Prospective Parliamentary Candidate
"People just don't understand the full importance to Britain of the European Union." That was Chris Bowers' comment on returning from Brussels, where he attended the 20th birthday of the European Federation for Transport and Environment (T&E), an organisation in which he has played a formative role.
"So much of the EU's work is done quietly, but the work of T&E is a superb example of how certain things just have to be tackled at transnational level. In 2008 we at T&E played a major part in securing Europe's first ever law on limiting carbon dioxide emissions from new cars, the kind of legislation that just would never happen at national level because car manufacture is an international business."

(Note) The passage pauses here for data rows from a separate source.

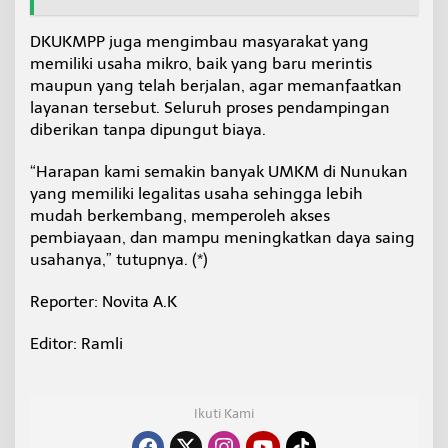
DKUKMPP juga mengimbau masyarakat yang
memiliki usaha mikro, baik yang baru merintis
maupun yang telah berjalan, agar memanfaatkan
layanan tersebut. Seluruh proses pendampingan
diberikan tanpa dipungut biaya.
“Harapan kami semakin banyak UMKM di Nunukan
yang memiliki legalitas usaha sehingga lebih
mudah berkembang, memperoleh akses
pembiayaan, dan mampu meningkatkan daya saing
usahanya,” tutupnya. (*)
Reporter: Novita A.K
Editor: Ramli
Ikuti Kami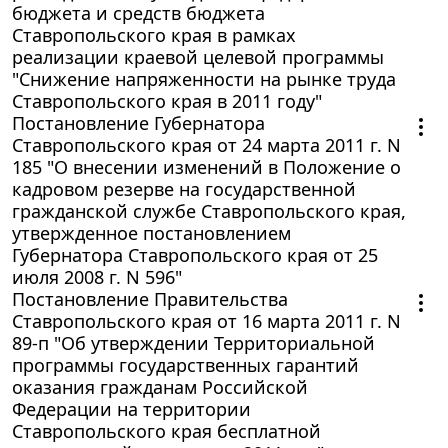
бюджета и средств бюджета
Ставропольского края в рамках
реализации краевой целевой программы
"Снижение напряженности на рынке труда
Ставропольского края в 2011 году"
Постановление Губернатора
Ставропольского края от 24 марта 2011 г. N
185 "О внесении изменений в Положение о
кадровом резерве на государственной
гражданской службе Ставропольского края,
утвержденное постановлением
Губернатора Ставропольского края от 25
июля 2008 г. N 596"
Постановление Правительства
Ставропольского края от 16 марта 2011 г. N
89-п "Об утверждении Территориальной
программы государственных гарантий
оказания гражданам Российской
Федерации на территории
Ставропольского края бесплатной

The new legislation means all car makers selling cars in Europe must ensure the overall CO2 emissions from their new cars emit no more than 130 grams per kilometre driven. The limit will apply to a certain amount of cars from 2012, rising to all cars by 2015. The car industry fought tooth and nail to prevent an obligatory limit to be imposed, but it has happened.
"Of course the limit should have been stricter," Chris adds. "Most car makers could achieve 120g/km by 2012, and they could even have done better if the Commission and member state governments had taken a tougher line earlier. But the fact is that you just wouldn't have this kind of agreement if you didn't have the EU, because the car companies would just do their own thing and nothing would improve, despite the environmental imperative for it."
The next big issue on the transport front at EU level is a revision of rules on what countries can charge lorries. With much long-distance lorry traffic crossing borders, it's again a case where transnational cooperation can make so much more progress than national governments.
"When you see the EU in action, as I have done over the past 20 years," Chris says, "you realise how important it is, and how much we have to lose if the simplistic arguments of the Eurosceptics are allowed too much credence. That's why people should vote for a party that is not uncritical of the EU, but is enthusiastic about what it can achieve - and in British politics, only the Liberal Democrats fit that description."